## RECORDED INFORMATION

• • • • •

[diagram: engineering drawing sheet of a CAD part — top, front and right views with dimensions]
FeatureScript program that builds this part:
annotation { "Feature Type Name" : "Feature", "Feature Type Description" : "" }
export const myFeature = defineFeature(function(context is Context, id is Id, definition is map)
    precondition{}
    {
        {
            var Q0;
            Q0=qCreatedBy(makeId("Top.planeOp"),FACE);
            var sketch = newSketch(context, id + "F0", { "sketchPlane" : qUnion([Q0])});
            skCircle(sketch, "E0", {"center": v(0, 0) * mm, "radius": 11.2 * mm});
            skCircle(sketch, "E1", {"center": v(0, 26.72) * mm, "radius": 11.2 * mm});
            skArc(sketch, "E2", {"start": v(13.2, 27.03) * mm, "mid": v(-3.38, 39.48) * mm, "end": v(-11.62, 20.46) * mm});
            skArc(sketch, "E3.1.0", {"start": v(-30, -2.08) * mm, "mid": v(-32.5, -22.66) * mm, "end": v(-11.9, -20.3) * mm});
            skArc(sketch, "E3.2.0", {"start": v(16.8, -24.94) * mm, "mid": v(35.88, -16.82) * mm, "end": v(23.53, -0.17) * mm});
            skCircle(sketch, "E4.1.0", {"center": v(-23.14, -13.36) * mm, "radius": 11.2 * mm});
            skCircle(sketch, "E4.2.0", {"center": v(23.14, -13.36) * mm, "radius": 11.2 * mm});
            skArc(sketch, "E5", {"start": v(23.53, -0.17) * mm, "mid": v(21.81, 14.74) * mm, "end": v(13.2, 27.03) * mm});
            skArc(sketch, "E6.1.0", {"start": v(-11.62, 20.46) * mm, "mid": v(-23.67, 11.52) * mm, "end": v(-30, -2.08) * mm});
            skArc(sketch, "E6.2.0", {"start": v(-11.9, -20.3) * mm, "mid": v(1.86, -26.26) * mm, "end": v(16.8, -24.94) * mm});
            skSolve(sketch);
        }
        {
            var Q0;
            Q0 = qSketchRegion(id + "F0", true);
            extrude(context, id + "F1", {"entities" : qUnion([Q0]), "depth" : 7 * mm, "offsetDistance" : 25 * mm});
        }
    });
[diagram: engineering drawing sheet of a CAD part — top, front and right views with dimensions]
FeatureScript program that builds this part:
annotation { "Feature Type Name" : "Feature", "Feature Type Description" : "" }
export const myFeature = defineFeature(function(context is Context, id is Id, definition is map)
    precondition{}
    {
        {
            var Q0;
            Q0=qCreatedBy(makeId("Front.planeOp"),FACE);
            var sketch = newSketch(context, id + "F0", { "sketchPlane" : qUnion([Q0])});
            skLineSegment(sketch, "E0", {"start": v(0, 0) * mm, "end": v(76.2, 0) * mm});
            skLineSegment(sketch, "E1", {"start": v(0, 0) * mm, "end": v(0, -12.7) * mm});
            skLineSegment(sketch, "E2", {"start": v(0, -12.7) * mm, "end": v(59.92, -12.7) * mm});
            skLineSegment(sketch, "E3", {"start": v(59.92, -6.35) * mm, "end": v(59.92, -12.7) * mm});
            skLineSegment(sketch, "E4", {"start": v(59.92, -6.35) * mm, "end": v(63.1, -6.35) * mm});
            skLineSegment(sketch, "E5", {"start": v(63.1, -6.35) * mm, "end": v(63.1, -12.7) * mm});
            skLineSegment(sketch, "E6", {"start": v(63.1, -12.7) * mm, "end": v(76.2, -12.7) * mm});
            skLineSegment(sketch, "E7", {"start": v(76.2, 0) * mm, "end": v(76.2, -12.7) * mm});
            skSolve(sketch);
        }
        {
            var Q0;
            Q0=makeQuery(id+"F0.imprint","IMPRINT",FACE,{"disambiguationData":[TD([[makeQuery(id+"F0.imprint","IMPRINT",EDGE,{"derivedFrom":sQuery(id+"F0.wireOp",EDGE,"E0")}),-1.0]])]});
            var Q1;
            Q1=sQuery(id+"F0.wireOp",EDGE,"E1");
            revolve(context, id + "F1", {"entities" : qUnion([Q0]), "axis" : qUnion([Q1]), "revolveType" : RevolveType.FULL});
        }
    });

• • • • •

## TASK DETAILS
Please copy each line of the material above that contains the string "qUnion", matching case exactly.

## SOLVED PROBLEM
            var sketch = newSketch(context, id + "F0", { "sketchPlane" : qUnion([Q0])});
            extrude(context, id + "F1", {"entities" : qUnion([Q0]), "depth" : 7 * mm, "offsetDistance" : 25 * mm});
            var sketch = newSketch(context, id + "F0", { "sketchPlane" : qUnion([Q0])});
            revolve(context, id + "F1", {"entities" : qUnion([Q0]), "axis" : qUnion([Q1]), "revolveType" : RevolveType.FULL});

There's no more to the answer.